Sorry folks, it is how it is.

Marc Millis

Rob Henry July 3, 2013 at 18:00

A.A. Jackson, I also agree that Davies angle on Biology was provocative, but I take the opposite view. His non-traditional approach had a searing brilliance to it, that if adopted by others, could be of great further benefit to that science.

Think of how often you hear a biologist confuse ‘chemical evolution’ with the well know processes of the Modern Synthesis (actually, though I’m sure I must be wrong, I seem to recall that you were also slightly confused as to what Modern Synthesis was last year, so I will put a reference here just in case. In particular there seemed confusion as to why it was merely inspired by Darwin, but a direct descendant of the work of others, particularly his contemporary Mendel)
http://en.wikipedia.org/wiki/Modern_evolutionary_synthesis

If only they could come to see it as stamp collecting, then they would realise that there it really is a major difficulty as to how abiogenesis created a von Neumann machine. To me this process almost certainly invoked some “special cases” of complexification to give highly specific function of biological use, that are somehow written into our laws of chemistry. We should be able to find these only by direct experimentation, simply because biology outside evolution is stamp collecting, not the result of supernatural forces such as Haldane using ‘dialectic materialism’.

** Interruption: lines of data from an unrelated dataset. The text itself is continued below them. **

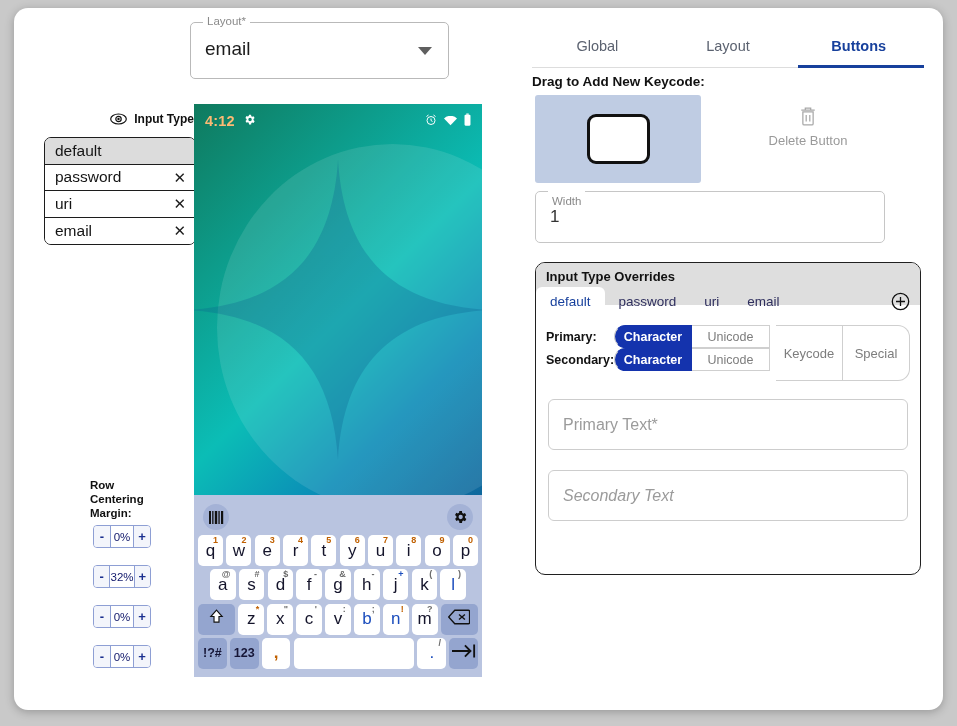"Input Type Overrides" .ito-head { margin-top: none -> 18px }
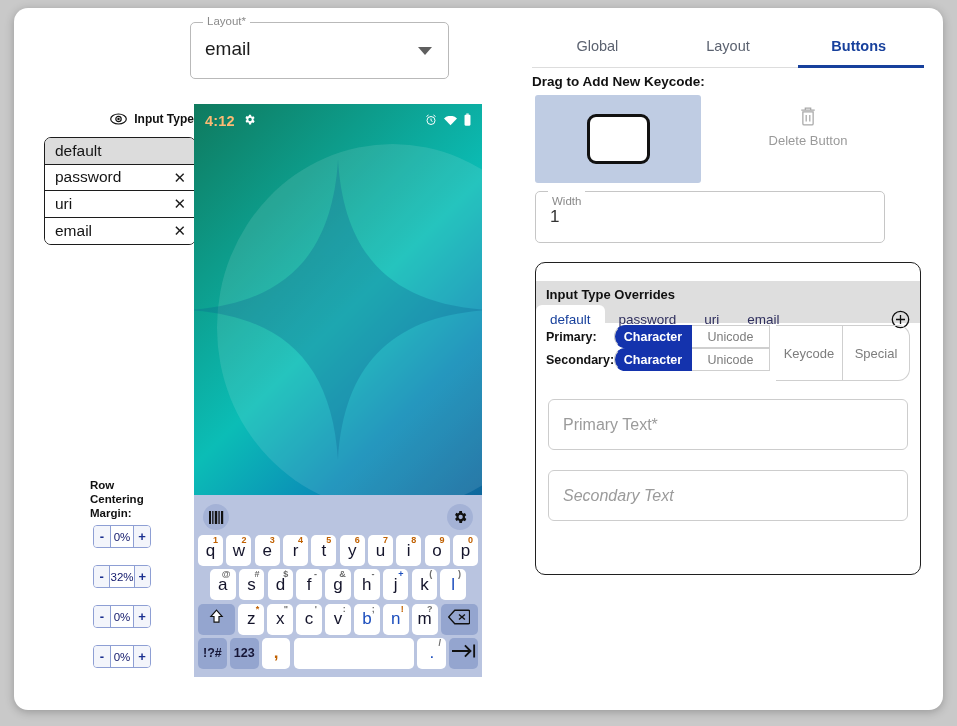"32%" div.stp-val { text: 32% -> 10% }
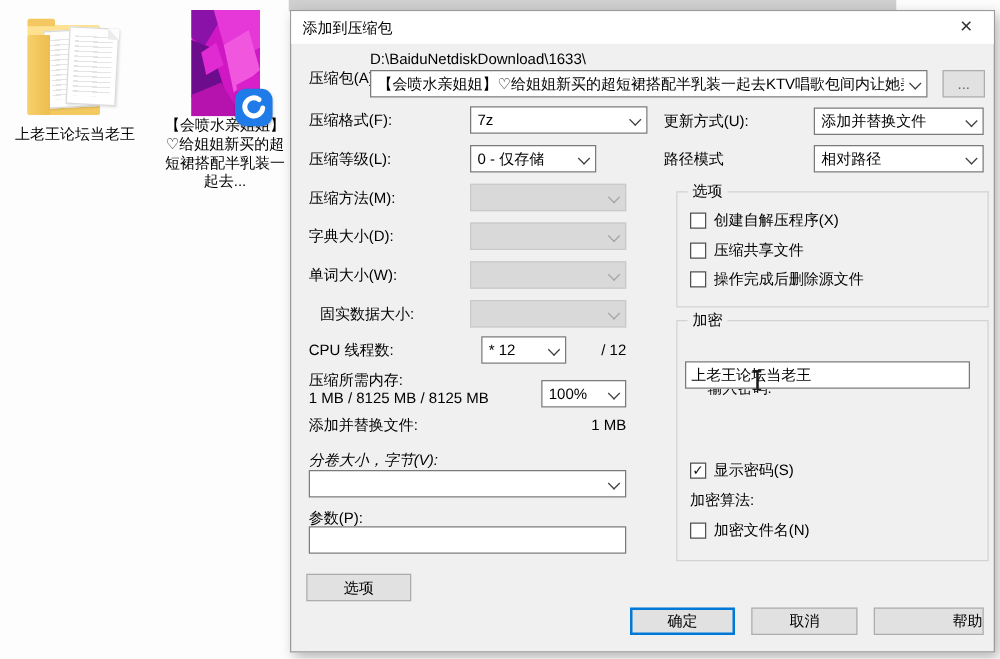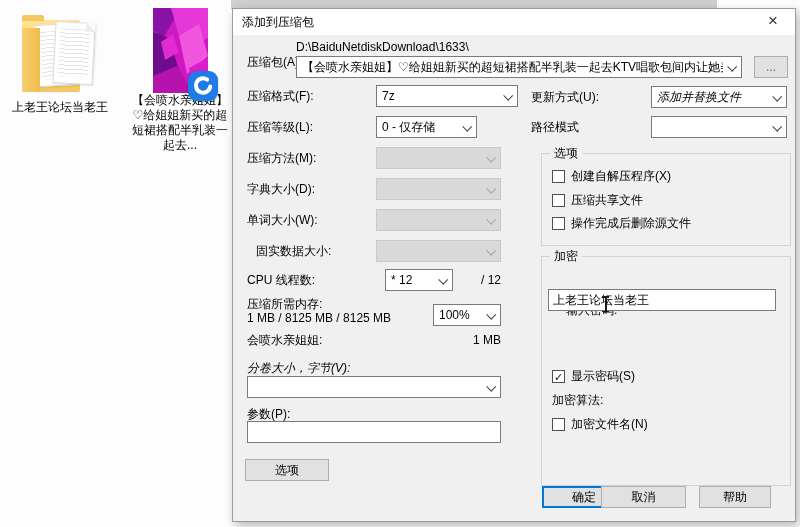"添加并替换文件" div.combo { font-style: italic -> none }
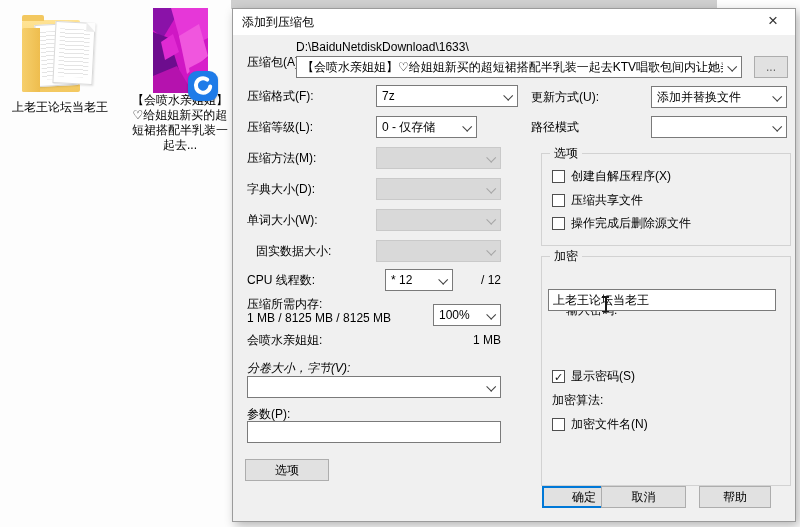"相对路径" span.cval { html: none -> <span>相对路径</span> }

John Hartley July 4, 2013 at 19:48

If you look at the progress of Moore’s law just as a metric of design complexity, by the middle of the century designs will rival the complexity of the human egg cell. On the timeframe for interstellar flight we will have the ability to synthesize by design, any microbe left behind. Understanding what needs to be synthesized for a stable ecosystem is a different question especially important if we can’t develop relativistic propulsion. The ability to synthesize enroute does ease the launch constraints on the ecosystem.

D. Wayne Dworsky September 8, 2013 at 12:56

I think Starship Century hit the nail right on the head. Not only does it incorporate science and science ficftion in a unique way, but it fosters some of the greatest visionaries of the Twentieth Century. I applaid all those who helped put together this unique volume–a momument to the science and science fiction arena.